Eight Republicans crossed party lines to vote for the bill, but as Newsweek writes, while the repeal is a “victory for civil rights,” it is “only the start of what are likely to be difficult, even tortured, months or even years, as the military struggles to adapt to the new law.” While some Republicans continue to claim the repeal will cost lives, Slate’s XX Factor points to at least two ways in which it may save them. And the Los Angeles Times looks at the overturning of DADT within the context of a “landmark year for gay rights.”
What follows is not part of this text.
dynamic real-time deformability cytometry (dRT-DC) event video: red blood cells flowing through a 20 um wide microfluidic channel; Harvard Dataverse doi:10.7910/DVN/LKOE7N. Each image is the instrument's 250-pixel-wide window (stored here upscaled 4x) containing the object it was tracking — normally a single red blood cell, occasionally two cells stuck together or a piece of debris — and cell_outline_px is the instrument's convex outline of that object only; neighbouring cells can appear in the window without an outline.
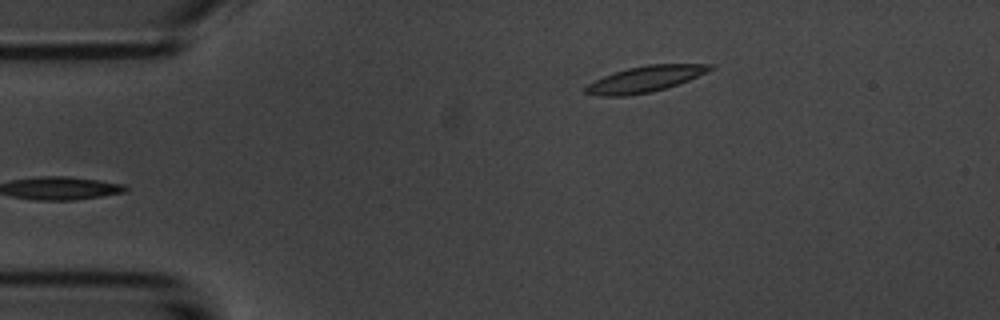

Meanwhile, New York Times columnist Maureen Dowd surveys openly gay politicos in response to former President Jimmy Carter’s recent comment that a gay president could be in the country’s “near future.” While Democratic Representative Barney Frank of Massachusetts is skeptical, Jared Polis, a Democrat from Boulder, was recently encouraged that minds are opening after taking his boyfriend, Marlon Reis, to a White House Christmas party. Marlon is “very popular,” he says. “Some of his best friends are Republican spouses.”